« Le cinéma fabrique des souvenirs », disait Godard. Ce n’est effectivement pas une reconstitution que propose Brahim Fritah pour évoquer son enfance de fils d’immigré ouvrier en banlieue parisienne, mais bien une fabrique de souvenirs, une suite ludique d’anecdotes et historiettes décalées où l’humour côtoie la poésie. Il s’agit, comme dans ses remarquables courts métrages, de faire rupture avec les logiques du spectacle pour se dégager des stéréotypes et amplifier son propos par la symbolisation.
D’une extraordinaire fluidité, ces chroniques profitent de l’approche photographique du réalisateur : parfaitement cadrées, les images se fixent parfois comme pour arrêter le temps sur un moment de grâce. Mais ce sont aussi les enfants et professeurs de la cour qui se figent pour que Brahim puise les considérer de son regard étonné. Il ne cesse de prendre tout le monde en photo sans avoir de pellicule, tant l’acte importe plus que le résultat puisque c’est le cinéma qui fabrique le réel, le reconstruit de son point de vue, celui de Brahim enfant dans l’illeton de Brahim adulte. Le cinéma est dès lors à la fois témoin et conteur comme Brahim qui transforme la mort de Steve Mc Queen en happy end et persuade tous les autres qu’il a raison.
De cette puissance de recréation du réel, Brahim Fritah tire un film d’une extrême originalité qui ouvre à chacun la liberté de se forger son propre passé. Qui n’a pas un jour confié ses rêves à des bouteilles ? Brahim les accroche à une grue qui les confronte aux quatre vents. Elle ne s’écroulera que pour annoncer la grève puis la fermeture de l’usine dont son père est le gardien, scellant pour Brahim la fin de l’enfance. Mais cela sera passé par une joyeuse occupation des lieux sur laquelle l’imagination de Brahim fabrique encore des souvenirs. Scène d’anthologie que cette échauffourée au ralenti débouchant sur un coup-de-poing malheureux !

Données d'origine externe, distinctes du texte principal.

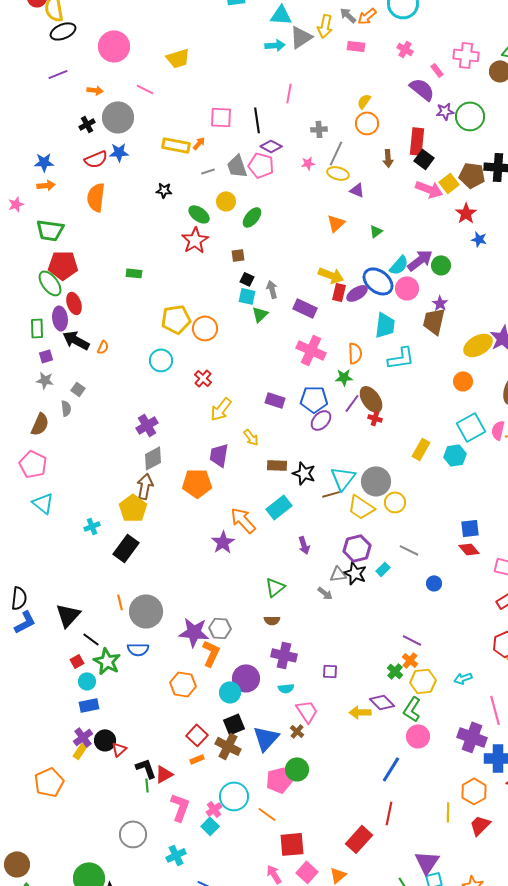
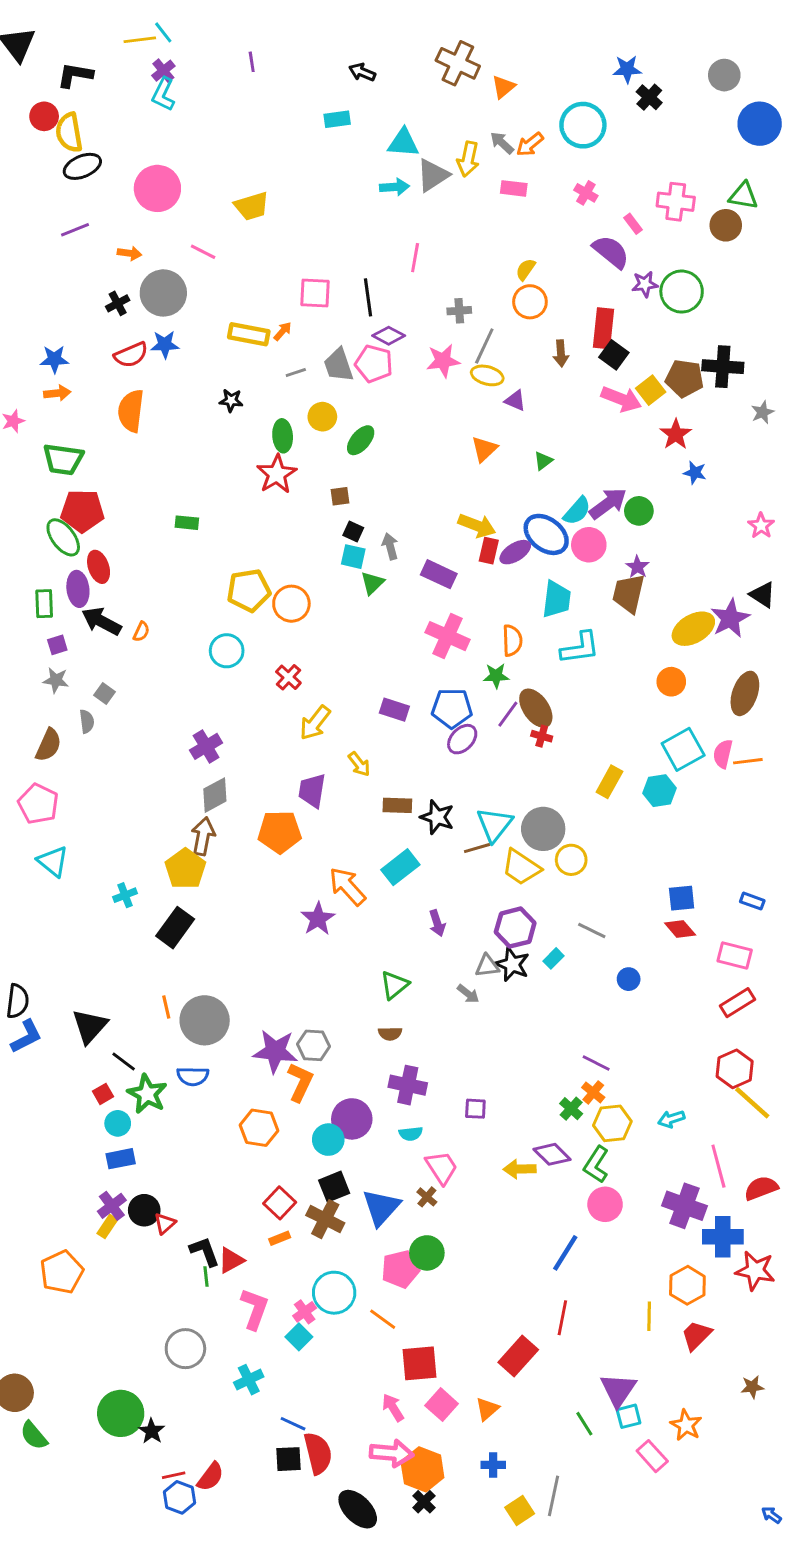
pink star: (308, 163) -> (443, 361), size x1.6
green ellipse: (199, 214) -> (283, 436), turned 50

Ne gâchons pas le plaisir en égrenant les trouvailles de ce film dont le rythme tranquille organise un dialogue avec le spectateur. Rien à voir avec les films de banlieue et rien à voir non plus avec les images d’Épinal de l’immigration : la délicate relation de Brahim à ses parents trouve peu à peu une magnifique épaisseur. Leur interprétation par deux cinéastes contribue sans doute à cette très sensible incarnation : on voit avec plaisir Mostefa Djadjam (réalisateur du beau Frontières) revenir ainsi au cinéma après une période d’absence, tandis que Dalila Ennadre (réalisatrice du documentaire J’ai tant aimé) confère à son personnage une belle présence. Quant à Yanis Bahloul, il campe un Brahim pétillant et convaincant, pas moins d’ailleurs que les autres enfants. Il est clair que le casting du film a été particulièrement soigné, celui des enfants étant toujours complexe, surtout dans une transposition en 1981, époque qui combine crise et espoir (cf. notre entretien avec Brahim Fritah et sa directrice de casting : entretien n°11298). Le film masque à cet égard avec une grande habileté les limites de son budget : si des objets de l’époque sont bien là, c’est surtout à travers les métaphores et les sons que le temps est restauré. Les accents chaotiques de Thelonious Monk achèvent de brouiller les idées reçues et ouvrent l’imaginaire.
C’est cet appel permanent à la sensibilité du spectateur qui fait de la vision de ce film un plaisir sans cesse renouvelé. On va d’étonnement en sourire, de clin d’il en émotion, de tendresse en partage pour que se précise finalement un tableau impressionniste où chacun peut avec Brahim se fabriquer des souvenirs.